My yacht club has many old salts, but a decent few of us have kids. The club also has 4 capri 14's The regatta committee has asked me and one other member to come up with a way to get the kids in the club more involved as well as use the capri's more than once per week (there's an intermittent tuesday night race series with them). Anyway, if anyone here has successfully run a kids & parents boating program, or just a kids program, I would love to hear some ideas. 

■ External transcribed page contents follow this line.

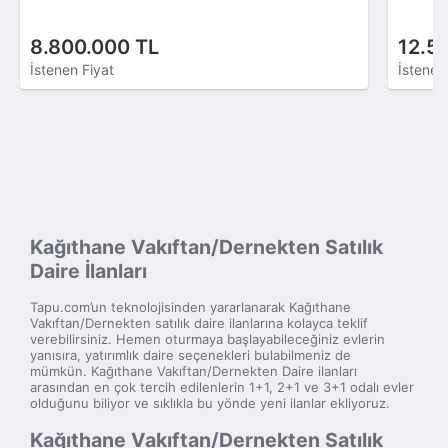
8.800.000 TL
12.5
İstenen Fiyat
İstenen
Kağıthane Vakıftan/Dernekten Satılık
Daire İlanları
Tapu.com’un teknolojisinden yararlanarak Kağıthane
Vakıftan/Dernekten satılık daire ilanlarına kolayca teklif
verebilirsiniz. Hemen oturmaya başlayabileceğiniz evlerin
yanısıra, yatırımlık daire seçenekleri bulabilmeniz de
mümkün. Kağıthane Vakıftan/Dernekten Daire ilanları
arasından en çok tercih edilenlerin 1+1, 2+1 ve 3+1 odalı evler
olduğunu biliyor ve sıklıkla bu yönde yeni ilanlar ekliyoruz.
Kağıthane Vakıftan/Dernekten Satılık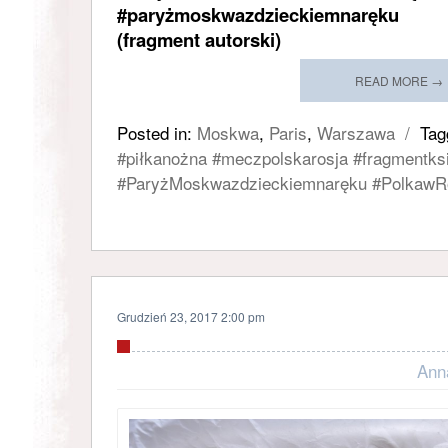
#paryżmoskwazdzieckiemnaręku
(fragment autorski)
READ MORE →
Posted in:
Moskwa
,
Paris
,
Warszawa
/
Tag
#piłkanożna #meczpolskarosja #fragmentks
#ParyżMoskwazdzieckiemnaręku #PolkawRo
Grudzień 23, 2017 2:00 pm
Ann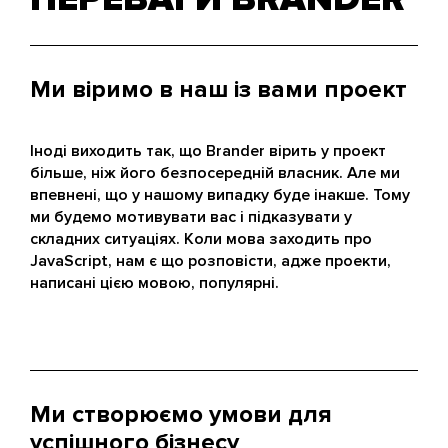
Ми віримо в наш із вами проект
Іноді виходить так, що Brander вірить у проект
більше, ніж його безпосередній власник. Але ми
впевнені, що у нашому випадку буде інакше. Тому
ми будемо мотивувати вас і підказувати у
складних ситуаціях. Коли мова заходить про
JavaScript, нам є що розповісти, адже проекти,
написані цією мовою, популярні.
Ми створюємо умови для
успішного бізнесу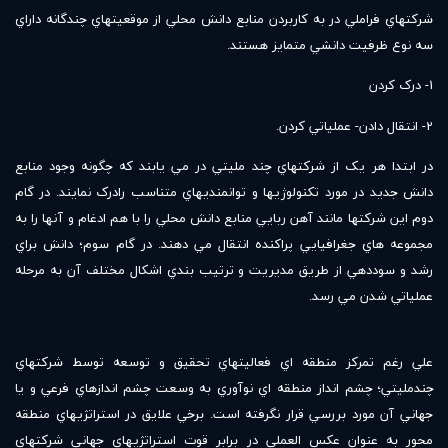
شرکتهاي فراملي در به کاربردن منابع دانش محلي از موقعيتهاي چندگانه داراي
سه نوع ظرفيت دانشي متمايز هستند.
1- درک کردن
2- انتقال دادن- عملياتي کردن.
در ابتدا هر يک از شرکتهاي چند مليتي در مي يابند که چگونه وجود منابع
دانش جديد در مورد تکنولوژيها و توانمنديهاي متناسب رادرک نمايند. در گام
دوم اين شرکتها مانند آهن ربايي منابع دانش محلي را با هم ادغام و آنها را به
مجموعه هاي جغرافيايي پراکنده انتقال مي دهند. در گام سوم؛ دانش براي
رشد و سوددهي از طريق مديريت و ترتيب بندي اشکال مختلف آن به مرحله
عملياتي شدن مي رسد.
علي رغم تمرکز منطقه اي فعاليتهاي تحقيق و توسعه توسط شرکتهاي
چندمليتي؛ چشم انداز منطقه اي نوآوري به وسعت چشم اندازهاي فرعي و يا
جهاني آن مورد بررسي قرار نگرفته است. برخي علايق در استراتژيهاي منطقه
محور به عنوان عکس العملي در برابر قوت استراتژيهاي جهاني شرکتهاي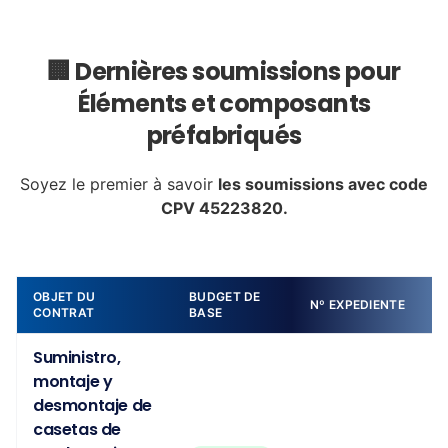
🏢 Dernières soumissions pour
Éléments et composants
préfabriqués
Soyez le premier à savoir
les soumissions avec code
CPV 45223820.
OBJET DU
BUDGET DE
Nº EXPEDIENTE
CONTRAT
BASE
Suministro,
montaje y
desmontaje de
casetas de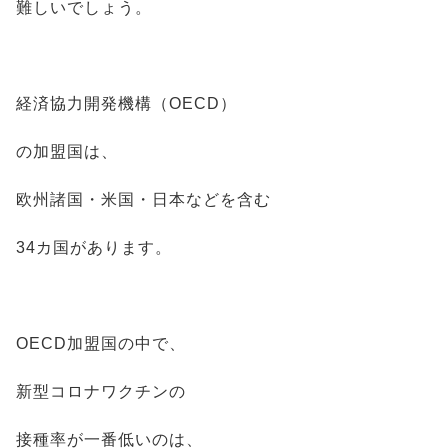
難しいでしょう。
経済協力開発機構（OECD）
の加盟国は、
欧州諸国・米国・日本などを含む
34カ国があります。
OECD加盟国の中で、
新型コロナワクチンの
接種率が一番低いのは、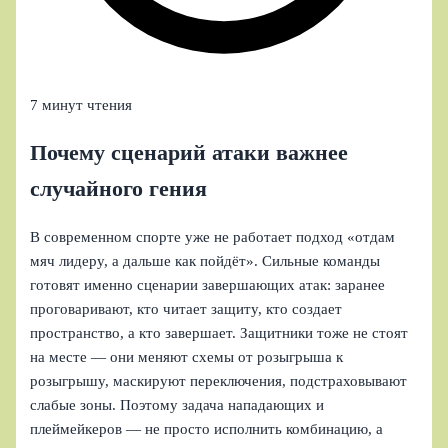
7 минут чтения
Почему сценарий атаки важнее
случайного гения
В современном спорте уже не работает подход «отдам
мяч лидеру, а дальше как пойдёт». Сильные команды
готовят именно сценарии завершающих атак: заранее
проговаривают, кто читает защиту, кто создает
пространство, а кто завершает. Защитники тоже не стоят
на месте — они меняют схемы от розыгрыша к
розыгрышу, маскируют переключения, подстраховывают
слабые зоны. Поэтому задача нападающих и
плеймейкеров — не просто исполнить комбинацию, а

One thought i had was to have several weekend days where kids and parents would just cruise around the harbor with a tender boat available for the ones who get trapped or lost while playing with the boats.


----------



## SailingStNick (Dec 13, 2006)

Kids Summer Camp. One or two weeks of programs. All sorts of ways to do it - either all day all ages, or younger kids a.m. and older kids p.m. Then hold races at the end of the two weeks with a big party for everyone, including parents, grandparents, siblings, etc.

May even add a couple of evenings of family classes for adults new to sailing.

You'll probably want to get certified from US Sailing as it makes it look better for your club, and you learn so much about safety and how to run the course. Teenagers can get certified as well. Hopefully there are a few teens or college age kids that want a summer job running such a camp.


----------



## QuickMick (Oct 15, 2009)

might be fun to schedule weekly races, maybe one adult in each boat and some kiddos--but every week have the kids switch boats so they can make new friends?

if you want to keep it non competitive you might want to dub it a 'geocaching club,' check out this site, really pretty cool idea.

Geocaching - The Official Global GPS Cache Hunt Site


----------



## sailingdog (Mar 19, 2006)

Finding geocaches that are on the water would be a very cool thing to do with the kids. They don't even have to be real "physical" geocaches, but visual or informational ones.


----------